__WORK REQUIRED__: Can you copy the data below line for line, leaving out the pictures?

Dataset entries
-- -- --
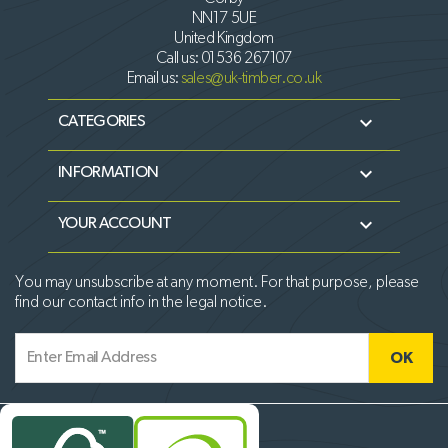
NN17 5UE
United Kingdom
Call us:
01536 267107
Email us:
sales@uk-timber.co.uk

CATEGORIES

INFORMATION

YOUR ACCOUNT
You may unsubscribe at any moment. For that purpose, please
find our contact info in the legal notice.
-- -- --
__WRITTEN REPLY__:
NN17 5UE
United Kingdom
Call us:
01536 267107
Email us:
sales@uk-timber.co.uk

CATEGORIES

INFORMATION

YOUR ACCOUNT
You may unsubscribe at any moment. For that purpose, please
find our contact info in the legal notice.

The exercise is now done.